### [REQUIRED ACTION]
If a line in the material below has the string "unknown", copy it out.

RECORDS: Begin

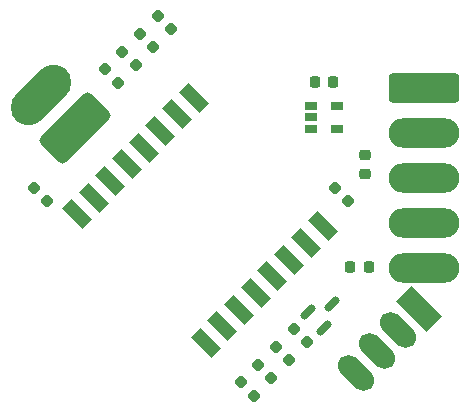
<source format=gts>
G04 #@! TF.GenerationSoftware,KiCad,Pcbnew,8.0.7-unknown-1000.20241208gitf899755.fc40*
G04 #@! TF.CreationDate,2024-12-14T19:17:03-08:00*
G04 #@! TF.ProjectId,led-ctrl-24v,6c65642d-6374-4726-9c2d-3234762e6b69,rev?*
G04 #@! TF.SameCoordinates,Original*
G04 #@! TF.FileFunction,Soldermask,Top*
G04 #@! TF.FilePolarity,Negative*
%FSLAX46Y46*%
G04 Gerber Fmt 4.6, Leading zero omitted, Abs format (unit mm)*
G04 Created by KiCad (PCBNEW 8.0.7-unknown-1000.20241208gitf899755.fc40) date 2024-12-14 19:17:03*
%MOMM*%
%LPD*%
G01*
G04 APERTURE LIST*
G04 Aperture macros list*
%AMRoundRect*
0 Rectangle with rounded corners*
0 $1 Rounding radius*
0 $2 $3 $4 $5 $6 $7 $8 $9 X,Y pos of 4 corners*
0 Add a 4 corners polygon primitive as box body*
4,1,4,$2,$3,$4,$5,$6,$7,$8,$9,$2,$3,0*
0 Add four circle primitives for the rounded corners*
1,1,$1+$1,$2,$3*
1,1,$1+$1,$4,$5*
1,1,$1+$1,$6,$7*
1,1,$1+$1,$8,$9*
0 Add four rect primitives between the rounded corners*
20,1,$1+$1,$2,$3,$4,$5,0*
20,1,$1+$1,$4,$5,$6,$7,0*
20,1,$1+$1,$6,$7,$8,$9,0*
20,1,$1+$1,$8,$9,$2,$3,0*%
%AMHorizOval*
0 Thick line with rounded ends*
0 $1 width*
0 $2 $3 position (X,Y) of the first rounded end (center of the circle)*
0 $4 $5 position (X,Y) of the second rounded end (center of the circle)*
0 Add line between two ends*
20,1,$1,$2,$3,$4,$5,0*
0 Add two circle primitives to create the rounded ends*
1,1,$1,$2,$3*
1,1,$1,$4,$5*%
%AMRotRect*
0 Rectangle, with rotation*
0 The origin of the aperture is its center*
0 $1 length*
0 $2 width*
0 $3 Rotation angle, in degrees counterclockwise*
0 Add horizontal line*
21,1,$1,$2,0,0,$3*%
G04 Aperture macros list end*
%ADD10RoundRect,0.218750X0.218750X0.256250X-0.218750X0.256250X-0.218750X-0.256250X0.218750X-0.256250X0*%
%ADD11RoundRect,0.218750X0.335876X0.026517X0.026517X0.335876X-0.335876X-0.026517X-0.026517X-0.335876X0*%
%ADD12RoundRect,0.218750X-0.335876X-0.026517X-0.026517X-0.335876X0.335876X0.026517X0.026517X0.335876X0*%
%ADD13RoundRect,0.218750X-0.218750X-0.256250X0.218750X-0.256250X0.218750X0.256250X-0.218750X0.256250X0*%
%ADD14RotRect,2.500000X1.100000X135.000000*%
%ADD15RoundRect,0.416667X2.592724X1.060660X1.060660X2.592724X-2.592724X-1.060660X-1.060660X-2.592724X0*%
%ADD16HorizOval,3.000000X1.060660X1.060660X-1.060660X-1.060660X0*%
%ADD17R,1.060000X0.650000*%
%ADD18RoundRect,0.150000X-0.309359X-0.521491X0.521491X0.309359X0.309359X0.521491X-0.521491X-0.309359X0*%
%ADD19RoundRect,0.347223X-2.652777X0.902777X-2.652777X-0.902777X2.652777X-0.902777X2.652777X0.902777X0*%
%ADD20O,6.000000X2.500000*%
%ADD21RoundRect,0.218750X-0.256250X0.218750X-0.256250X-0.218750X0.256250X-0.218750X0.256250X0.218750X0*%
%ADD22RotRect,3.600000X1.800000X315.000000*%
%ADD23HorizOval,1.800000X0.636396X-0.636396X-0.636396X0.636396X0*%
G04 APERTURE END LIST*
D10*
G04 #@! TO.C,C2*
X98787500Y-114000000D03*
X97212500Y-114000000D03*
G04 #@! TD*
D11*
G04 #@! TO.C,R6*
X92056847Y-140556847D03*
X90943153Y-139443153D03*
G04 #@! TD*
G04 #@! TO.C,R5*
X93556847Y-139056847D03*
X92443153Y-137943153D03*
G04 #@! TD*
D12*
G04 #@! TO.C,R2*
X83943153Y-108443153D03*
X85056847Y-109556847D03*
G04 #@! TD*
D11*
G04 #@! TO.C,R3*
X95056847Y-137556847D03*
X93943153Y-136443153D03*
G04 #@! TD*
D13*
G04 #@! TO.C,R8*
X100212500Y-129700000D03*
X101787500Y-129700000D03*
G04 #@! TD*
D12*
G04 #@! TO.C,R4*
X73443153Y-122943153D03*
X74556847Y-124056847D03*
G04 #@! TD*
D14*
G04 #@! TO.C,U2*
X87981460Y-136107985D03*
X89395674Y-134693771D03*
X90809887Y-133279558D03*
X92224101Y-131865344D03*
X93638314Y-130451131D03*
X95052528Y-129036917D03*
X96466741Y-127622704D03*
X97880955Y-126208490D03*
X86991510Y-115319045D03*
X85577296Y-116733259D03*
X84163083Y-118147472D03*
X82748869Y-119561686D03*
X81334656Y-120975899D03*
X79920442Y-122390113D03*
X78506229Y-123804327D03*
X77092015Y-125218540D03*
G04 #@! TD*
D15*
G04 #@! TO.C,J2*
X76914214Y-117914214D03*
D16*
X74085786Y-115085786D03*
G04 #@! TD*
D17*
G04 #@! TO.C,U4*
X96900000Y-116050000D03*
X96900000Y-117000000D03*
X96900000Y-117950000D03*
X99100000Y-117950000D03*
X99100000Y-116050000D03*
G04 #@! TD*
D11*
G04 #@! TO.C,C1*
X100056847Y-124056847D03*
X98943153Y-122943153D03*
G04 #@! TD*
D12*
G04 #@! TO.C,R1*
X80943153Y-111443153D03*
X82056847Y-112556847D03*
G04 #@! TD*
G04 #@! TO.C,R7*
X95443153Y-134943153D03*
X96556847Y-136056847D03*
G04 #@! TD*
D18*
G04 #@! TO.C,Q1*
X96665336Y-133491161D03*
X98008839Y-134834664D03*
X98662913Y-132837087D03*
G04 #@! TD*
D11*
G04 #@! TO.C,R14*
X83556847Y-111056847D03*
X82443153Y-109943153D03*
G04 #@! TD*
D19*
G04 #@! TO.C,J3*
X106500000Y-114480000D03*
D20*
X106500000Y-118290000D03*
X106500000Y-122100000D03*
X106500000Y-125910000D03*
X106500000Y-129720000D03*
G04 #@! TD*
D21*
G04 #@! TO.C,R9*
X101500000Y-120212499D03*
X101500000Y-121787501D03*
G04 #@! TD*
D22*
G04 #@! TO.C,J1*
X106087006Y-133212994D03*
D23*
X104290955Y-135009045D03*
X102494904Y-136805096D03*
X100698852Y-138601148D03*
G04 #@! TD*
D12*
G04 #@! TO.C,R12*
X79443153Y-112943153D03*
X80556847Y-114056847D03*
G04 #@! TD*
M02*

</source>
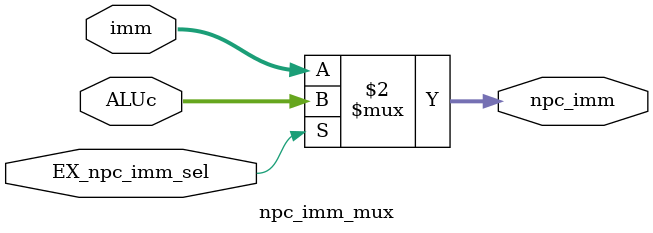
<source format=v>
`timescale 1ns / 1ps


module npc_imm_mux(
    input wire [31:0] ALUc,
    input wire [31:0] imm,
    input EX_npc_imm_sel,
    
    output wire [31:0] npc_imm

    );

    assign npc_imm = (EX_npc_imm_sel == 0) ? imm : ALUc;

endmodule

</source>
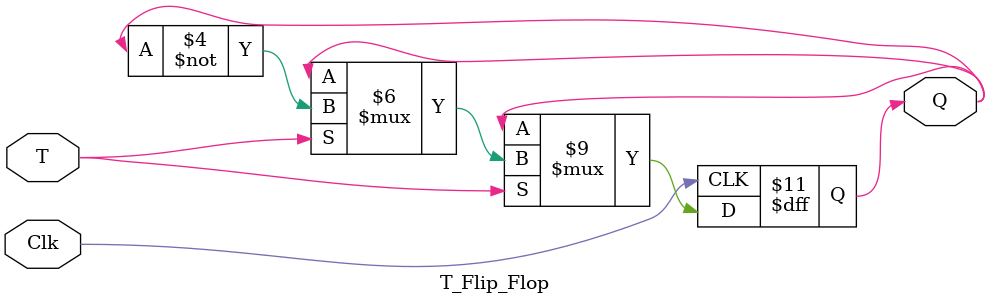
<source format=v>
module T_Flip_Flop(T, Clk, Q);
    
    input T, Clk;
    output reg Q;
    
    initial Q=0;
    
    always @ (posedge Clk) begin
        if (T==0) Q<=Q;
        else if (T==1) Q<=~Q;
    end
    
endmodule

</source>
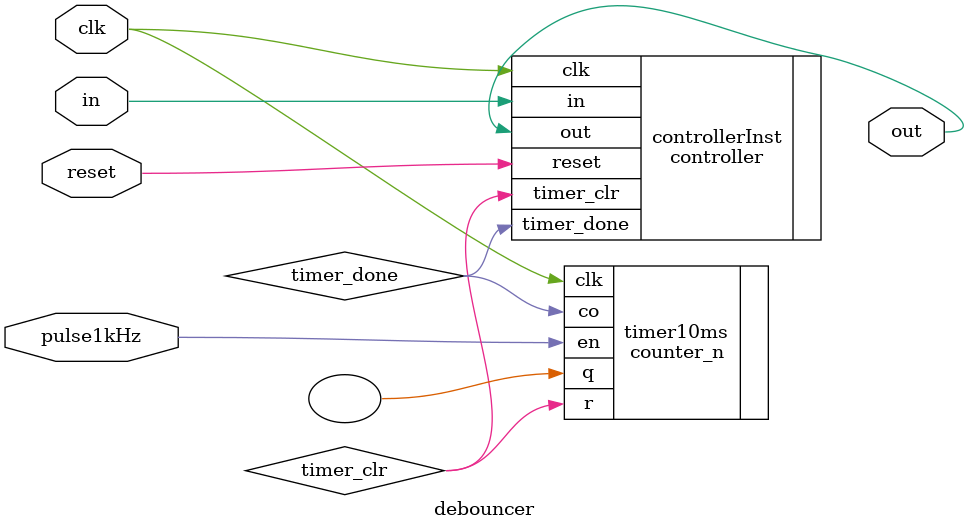
<source format=v>
module debouncer(in,clk,reset,out,pulse1kHz);

    parameter width=1;
    input  [width-1:0] in;
    output [width-1:0] out;
    wire   [width-1:0] out0;
    input clk,reset,pulse1kHz;
    wire timer_clr,timer_done;
    

    counter_n #(.n(10),.counter_bits(4)) timer10ms(.clk(clk),.r(timer_clr),.en(pulse1kHz),.co(timer_done),.q());//计时10ms

    controller #(.width(width)) controllerInst(.in(in),.reset(reset),.clk(clk),.timer_done(timer_done),.timer_clr(timer_clr),.out(out));//控制器
    
    /*width_trans  #(.width(width)) widthTransInst(.in(out0),.clk(clk),.out(out));//脉宽变换*/
endmodule

</source>
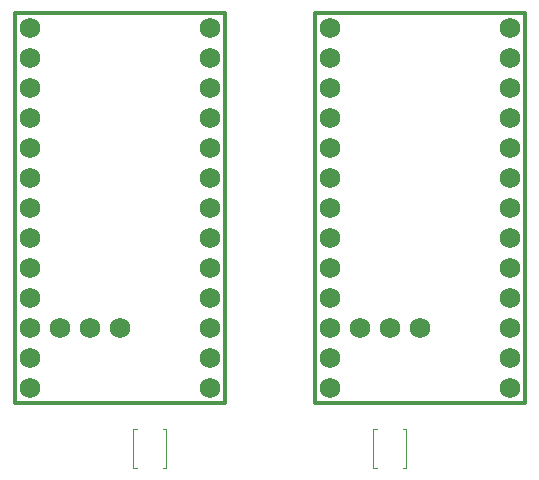
<source format=gbr>
%TF.GenerationSoftware,KiCad,Pcbnew,9.0.0*%
%TF.CreationDate,2025-11-03T18:10:33-06:00*%
%TF.ProjectId,Mau Keys,4d617520-4b65-4797-932e-6b696361645f,rev?*%
%TF.SameCoordinates,Original*%
%TF.FileFunction,Legend,Top*%
%TF.FilePolarity,Positive*%
%FSLAX46Y46*%
G04 Gerber Fmt 4.6, Leading zero omitted, Abs format (unit mm)*
G04 Created by KiCad (PCBNEW 9.0.0) date 2025-11-03 18:10:33*
%MOMM*%
%LPD*%
G01*
G04 APERTURE LIST*
%ADD10C,0.300000*%
%ADD11C,0.120000*%
%ADD12C,1.752600*%
G04 APERTURE END LIST*
%TO.C,NNV2*%
D10*
X130810000Y-64770000D02*
X148590000Y-64770000D01*
X148590000Y-97790000D01*
X130810000Y-97790000D01*
X130810000Y-64770000D01*
%TO.C,NNV2_R1*%
X156210000Y-64770000D02*
X173990000Y-64770000D01*
X173990000Y-97790000D01*
X156210000Y-97790000D01*
X156210000Y-64770000D01*
D11*
%TO.C,RSW2*%
X161160000Y-103250000D02*
X161160000Y-99950000D01*
X161460000Y-103250000D02*
X161160000Y-103250000D01*
X163660000Y-103250000D02*
X163960000Y-103250000D01*
X163960000Y-103250000D02*
X163960000Y-99950000D01*
X161160000Y-99950000D02*
X161460000Y-99950000D01*
X163960000Y-99950000D02*
X163660000Y-99950000D01*
%TO.C,RSW1*%
X140840000Y-103250000D02*
X140840000Y-99950000D01*
X141140000Y-103250000D02*
X140840000Y-103250000D01*
X143340000Y-103250000D02*
X143640000Y-103250000D01*
X143640000Y-103250000D02*
X143640000Y-99950000D01*
X140840000Y-99950000D02*
X141140000Y-99950000D01*
X143640000Y-99950000D02*
X143340000Y-99950000D01*
%TD*%
D12*
%TO.C,NNV2*%
X132080000Y-66040000D03*
X132080000Y-68580000D03*
X132080000Y-71120000D03*
X132080000Y-73660000D03*
X132080000Y-76200000D03*
X132080000Y-78740000D03*
X132080000Y-81280000D03*
X132080000Y-83820000D03*
X132080000Y-86360000D03*
X132080000Y-88900000D03*
X132080000Y-91440000D03*
X132080000Y-93980000D03*
X132080000Y-96520000D03*
X147320000Y-66040000D03*
X147320000Y-68580000D03*
X147320000Y-71120000D03*
X147320000Y-73660000D03*
X147320000Y-76200000D03*
X147320000Y-78740000D03*
X147320000Y-81280000D03*
X147320000Y-83820000D03*
X147320000Y-86360000D03*
X147320000Y-88900000D03*
X147320000Y-91440000D03*
X147320000Y-93980000D03*
X147320000Y-96520000D03*
X134620000Y-91440000D03*
X137160000Y-91440000D03*
X139700000Y-91440000D03*
%TD*%
%TO.C,NNV2_R1*%
X157480000Y-66040000D03*
X157480000Y-68580000D03*
X157480000Y-71120000D03*
X157480000Y-73660000D03*
X157480000Y-76200000D03*
X157480000Y-78740000D03*
X157480000Y-81280000D03*
X157480000Y-83820000D03*
X157480000Y-86360000D03*
X157480000Y-88900000D03*
X157480000Y-91440000D03*
X157480000Y-93980000D03*
X157480000Y-96520000D03*
X172720000Y-66040000D03*
X172720000Y-68580000D03*
X172720000Y-71120000D03*
X172720000Y-73660000D03*
X172720000Y-76200000D03*
X172720000Y-78740000D03*
X172720000Y-81280000D03*
X172720000Y-83820000D03*
X172720000Y-86360000D03*
X172720000Y-88900000D03*
X172720000Y-91440000D03*
X172720000Y-93980000D03*
X172720000Y-96520000D03*
X160020000Y-91440000D03*
X162560000Y-91440000D03*
X165100000Y-91440000D03*
%TD*%
M02*

</source>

RECORDS: End

### [WORKED SOLUTION]
G04 #@! TF.GenerationSoftware,KiCad,Pcbnew,8.0.7-unknown-1000.20241208gitf899755.fc40*
G04 Created by KiCad (PCBNEW 8.0.7-unknown-1000.20241208gitf899755.fc40) date 2024-12-14 19:17:03*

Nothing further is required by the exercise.